Kemalist Solla el ele veren sol liberallerin “Ankaralılaşmak”la yaftaladığı, sadece otoriter değil aynı zamanda totaliter despotizme gidişatın önünü açmakla suçlayıp itibarsızlaştırmaya çalıştıkları Başbakan Erdoğan, bu kez Diyarbakır’da “yeminli muhalefetin” hepsini bir kez daha ters köşeye yatırıyordu. Şaşkınlık duydukları meseleyi Başbakan’ın ilk kez ve iki kez üst üste “Kürdistan” ifadesini kullanmış olmasına indirgiyormuş gibi rol yaparak geçiştirmeye çalışanlar en kestirmeden ifadesiyle bir kez daha süreci sabote maksatlı analizleriyle bir kez daha açığa düştüler.

Ankaralılaşmak gibi uyduruk kavramsallaştırmalarla adalet ve özgürlük için sol-liberal rehberlerin öncülük ettiği yol haritasından gayrı hemen her yolu özellikle de İslamla bağlantılı yolları muzır sayan Ak Saçlı Liberallerin Gezi Olaylarından itibaren daha sık tekrarladığı kehanetler bu kez Diyarbakır surları önünde toplanan insanların yüzlerindeki tebessümlerle açıkça reddedildi, zemmedildi.
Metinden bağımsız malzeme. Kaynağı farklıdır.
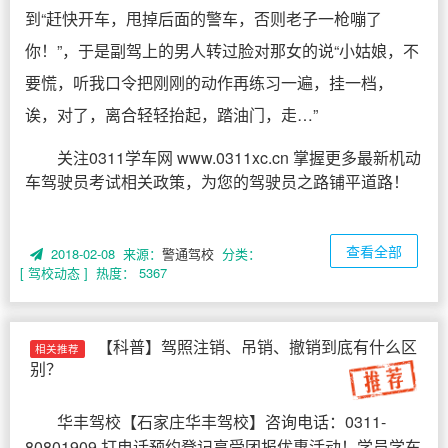
到“赶快开车，甩掉后面的警车，否则老子一枪嘣了
你！”，于是副驾上的男人转过脸对那女的说“小姑娘，不
要慌，听我口令把刚刚的动作再练习一遍，挂一档，
诶，对了，离合轻轻抬起，踏油门，走…”
关注0311学车网 www.0311xc.cn 掌握更多最新机动
车驾驶员考试相关政策，为您的驾驶员之路铺平道路！
查看全部
2018-02-08 来源：
警通驾校
分类：
[ 驾校动态 ]
热度： 5367
【科普】驾照注销、吊销、撤销到底有什么区
相关推荐
别？
华丰驾校
【
石家庄华丰驾校
】咨询电话：0311-
80801909 打电话预约登记享受团报优惠活动！学员学车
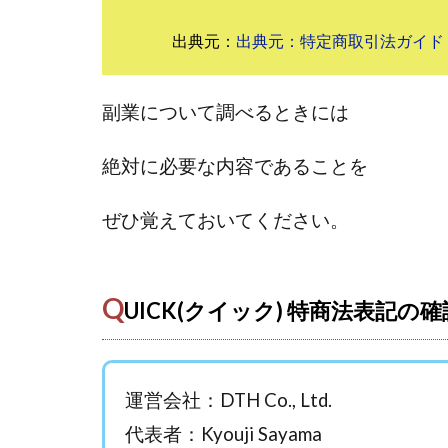
おまかせAI運用
カマAGEインベス
出典元：
出典元：特定商取引法ガイド
イルカ先生
きよとらいふ
副業について調べるときには
クロスリテイリン
VICTOR(ビクター)
絶対に必要な内容であることを
Winners Life
World Trader Co L
ぜひ覚えておいてください。
アイランドセブン(I-L
アップライフ
Q
アプリで確認する
UICK(クイック) 特商法表記の確
MONEY QUEEN
BUTTER CASH
chokoっと
C
運営会社：DTH Co., Ltd.
Dan.Inoue(ダン 
代表者：Kyouji Sayama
Diyarbakır halkının gülümsüyor çünkü ümitlerini büyütmek için şimdi önünde daha büyük ve güçlü imkanlar var. Ancak bu anlamlı gülümseyiş ve ümitleniş sadece Diyarbakır’ı değil hepimiz için hayra ve güzelliğe kapı açıyor.

Kardeşi kardeşe silah çekmeye zorlayan, resmi ideoloji ve devlet sınıflarının bekası uğruna halka her türlü zulmü reva görenleri tarihin çöp sepetine atmanın vakti çoktan geldi. İşte İklim DeğiştiHaydi gülümse Diyarbekir, haydi Kürdistan gülümse! Bizden kıskanılıp gasp edilen gülümsemeyi fazlasıyla hak ettik çünkü.